Senate Democratic Whip Dick Durbin warned a government shutdown is a very real possibility while condemning a White House immigration plan that demands an additional $18 billion in funds to construct a U.S.-Mexico border wall.

“President Trump has said he may need a good government shutdown to get his wall. With this demand, he seems to be heading in that direction,” the Illinois Democrat said in a statement Friday.

“It’s outrageous that the White House would undercut months of bipartisan efforts by again trying to put its entire wish-list of hardline anti-immigrant bills — plus an additional $18 billion in wall funding — on the backs of these young people,” the statement continued. “Bipartisan negotiations continue in good faith among senators who understand what is at stake, and I will continue my efforts to reach a bipartisan agreement.”

The administration is requesting the $18 billion to go toward a “border wall system” over the course of the next 10 years, according to a White House document that a bipartisan group of senators received on Friday.

The document notes that it does not include additional Trump administration immigration priorities, including ending the diversity visa lottery program and family-based immigration laws, which were drafted largely by White House senior policy adviser Stephen Miller.

The request calls for 722 miles of border wall.
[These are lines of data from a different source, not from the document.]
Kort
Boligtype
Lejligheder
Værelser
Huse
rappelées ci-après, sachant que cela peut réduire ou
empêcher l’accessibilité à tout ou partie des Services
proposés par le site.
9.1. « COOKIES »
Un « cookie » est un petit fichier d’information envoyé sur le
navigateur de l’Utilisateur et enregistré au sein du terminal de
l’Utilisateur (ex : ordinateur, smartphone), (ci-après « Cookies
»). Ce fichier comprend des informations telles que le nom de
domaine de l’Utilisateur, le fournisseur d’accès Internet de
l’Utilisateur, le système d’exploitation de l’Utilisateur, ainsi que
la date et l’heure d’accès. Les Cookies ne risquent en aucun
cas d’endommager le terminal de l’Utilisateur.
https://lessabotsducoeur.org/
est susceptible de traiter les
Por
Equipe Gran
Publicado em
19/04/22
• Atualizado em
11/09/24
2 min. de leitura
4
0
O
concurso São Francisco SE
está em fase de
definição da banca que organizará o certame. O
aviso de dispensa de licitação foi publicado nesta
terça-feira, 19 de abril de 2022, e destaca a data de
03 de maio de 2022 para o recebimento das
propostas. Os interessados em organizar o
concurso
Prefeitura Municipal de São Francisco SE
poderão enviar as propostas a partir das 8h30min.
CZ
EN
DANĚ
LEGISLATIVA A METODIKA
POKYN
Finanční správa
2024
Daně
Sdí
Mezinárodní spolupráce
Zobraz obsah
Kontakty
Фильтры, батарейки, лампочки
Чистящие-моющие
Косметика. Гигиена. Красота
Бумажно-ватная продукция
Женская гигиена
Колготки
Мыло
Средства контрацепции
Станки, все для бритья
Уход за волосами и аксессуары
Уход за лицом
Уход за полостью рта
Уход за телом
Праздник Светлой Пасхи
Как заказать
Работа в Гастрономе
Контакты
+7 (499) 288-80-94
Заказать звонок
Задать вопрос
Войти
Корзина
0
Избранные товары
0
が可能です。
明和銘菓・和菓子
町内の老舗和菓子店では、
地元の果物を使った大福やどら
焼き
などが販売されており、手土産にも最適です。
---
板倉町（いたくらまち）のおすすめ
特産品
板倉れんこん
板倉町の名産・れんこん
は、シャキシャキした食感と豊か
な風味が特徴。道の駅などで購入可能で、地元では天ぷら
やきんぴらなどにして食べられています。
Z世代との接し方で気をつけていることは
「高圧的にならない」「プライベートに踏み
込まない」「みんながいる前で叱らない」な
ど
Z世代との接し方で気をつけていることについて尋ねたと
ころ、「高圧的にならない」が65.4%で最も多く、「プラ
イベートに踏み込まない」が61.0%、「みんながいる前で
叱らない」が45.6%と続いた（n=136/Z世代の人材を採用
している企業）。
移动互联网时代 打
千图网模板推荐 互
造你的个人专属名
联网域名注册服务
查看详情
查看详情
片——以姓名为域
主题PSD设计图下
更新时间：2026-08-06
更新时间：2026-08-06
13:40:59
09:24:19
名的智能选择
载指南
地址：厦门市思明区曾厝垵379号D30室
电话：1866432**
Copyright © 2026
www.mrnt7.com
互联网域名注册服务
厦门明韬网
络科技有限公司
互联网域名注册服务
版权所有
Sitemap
This includes constructing 316 miles of a new wall and 407 miles of “replacement and secondary wall.”

“Border wall system is a critical capability that provides ‘impedance and denial’ giving the Border Patrol the ability to slow and stop illegal cross border activity,” the document says.

The plan also requests $5.7 billion over the course of five years to go toward technology, such as drones and sensors, to help secure the border; $1.025 billion over five years to update and create new roads; and $8.5 billion over seven years to increase security personnel, such as border patrol agents and Air and Marine Operations agents.

Republicans and Democrats are vying to pass bipartisan legislation that would enhance border security and also would protect those covered by the Deferred Actions for Childhood Arrivals program from deportation. Democrats insist that the deal be included in a spending bill that must be passed prior to Jan. 19 in order to prevent a government shutdown.